California is among the most expensive places to buy a home. An average home price at $440,000 is two and a half times the national average of $180,000.
Santa Monica, West Hollywood and Pasadena already have this ordinance in place, and it is likely to be in place in Los Angeles by next year. The negatives to this are that developers may just not decide to build, or compensate for the lost income by pricing out the middle class buyers of other units.
The Silver Lake reservoir is due to be drained, possibly in July, and cease to function as a water source for Los Angeles as the city transitions from open-air to underground storage for drinking water. A new pipeline is to be built under the reservoir, and the 400 million gallons of drained water will be treated and returned to the supply. It will take about a year before it is refilled with non-potable water. Meanwhile joggers need not worry. The path around the reservoir will remain open. Hopefully, like Echo Park Lake nearby, the new area will become a neighborhood recreation area.
Century City mall is getting a facelift again. Last renovated in 2004 by the new owners, Westfield, the latest expansion will include 70 new stores and eateries, an outdoor event area called The Terrace, eight acres of outside space, and will double the number of parking spaces to around 4,700. The mall will add another 422,000 square feet. The total area of the mall will be 1.2 million square feet. Nordstroms will be joining Macy’s and Bloomingdales. A new residential/office building is also being constructed at 1801 Avenue of the Stars.
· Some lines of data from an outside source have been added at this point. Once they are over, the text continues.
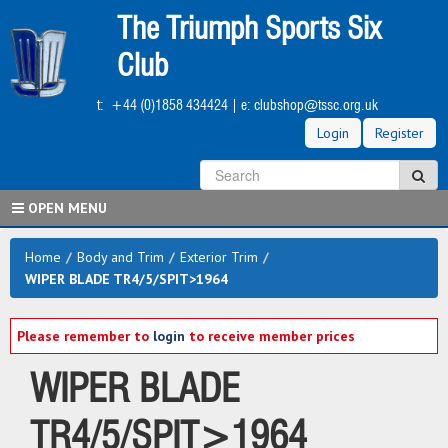
Skip
The Triumph Sports Six
to
main
Club
content
t:
+44 (0)1858 434424
| e:
clubshop@tssc.org.uk
Login
Register
S
Sea
OPEN MENU
Home
/
Body and Trim
/
Exterior Trim
/
WIPER BLADE TR4/5/SPIT>1964
Please remember to
login
to receive member prices
WIPER BLADE
TR4/5/SPIT>1964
The Howard Hughes Center’s new owners Larus Corporation want to take advantage of the influx of residents and office workers into the area and neighboring Playa Vista. They have plans for a $30 million upgrade to make access to the Center more walker friendly. There will be a new crossing for Center Drive, new courtyards with landscaping, the courtyard across from the theaters will become the center of the complex and feature an outdoor screening area and fire pit. And the current building facades will be getting a facelift. There will also be more than 3,200 new multifamily units and a total of more than 1.3 million square feet of office space. Renovations are starting now.
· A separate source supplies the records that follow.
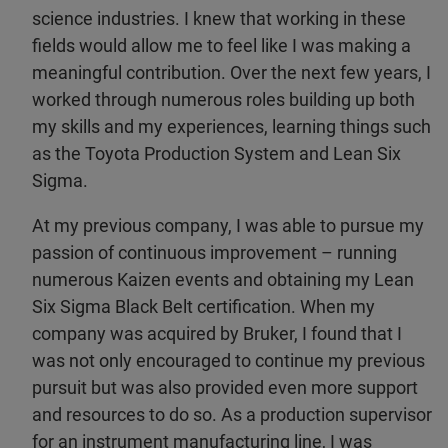
science industries. I knew that working in these
fields would allow me to feel like I was making a
meaningful contribution. Over the next few years, I
worked through numerous roles building up both
my skills and my experiences, learning things such
as the Toyota Production System and Lean Six
Sigma.
At my previous company, I was able to pursue my
passion of continuous improvement – running
numerous Kaizen events and obtaining my Lean
Six Sigma Black Belt certification. When my
company was acquired by Bruker, I found that I
was not only encouraged to continue my previous
pursuit but was also provided even more support
and resources to do so. As a production supervisor
for an instrument manufacturing line, I was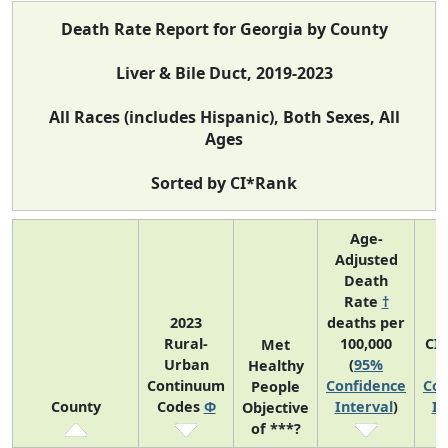
Death Rate Report for Georgia by County
Liver & Bile Duct, 2019-2023
All Races (includes Hispanic), Both Sexes, All
Ages
Sorted by CI*Rank
Age-
Adjusted
Death
Rate
†
2023
deaths per
Rural-
100,000
CI
Met
Urban
(
95%
Healthy
Continuum
Confidence
Con
People
County
Codes
Φ
Interval
)
In
Objective
of ***?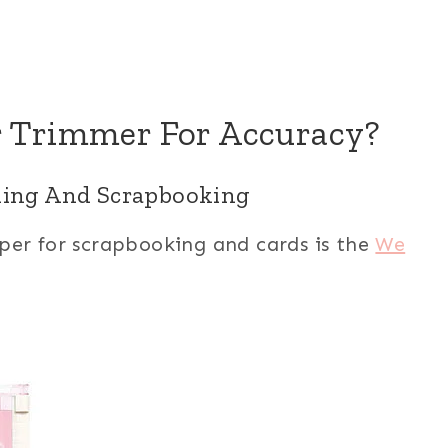
r Trimmer For Accuracy?
aking And Scrapbooking
per for scrapbooking and cards is the
We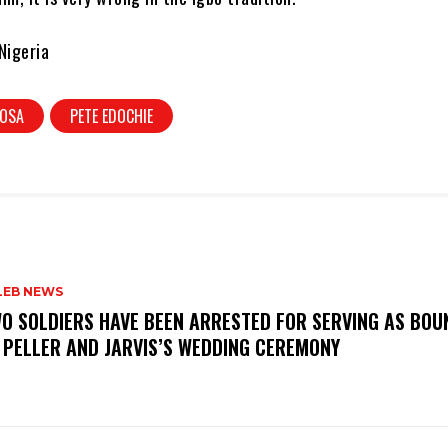
Nigeria
HOSA
PETE EDOCHIE
LEB NEWS
WO SOLDIERS HAVE BEEN ARRESTED FOR SERVING AS BO
 PELLER AND JARVIS’S WEDDING CEREMONY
Beverly Hills City Council is revisiting its historic preservation law. The ordinance adopted in 2012 has protected buildings such as Greystone Mansion, The Beverly Hills Hotel, and City Hall. Too late for the iconic Friars club which was demolished in 2011. Proponents of the changes want the City to prevent historic status being given in single family residential neighborhoods by providing such high standards that only a few residences could qualify. However, allowing the ordinance as is makes it easier for non-qualifying residences to possibly receive historic status. It will be interesting to see how this progresses.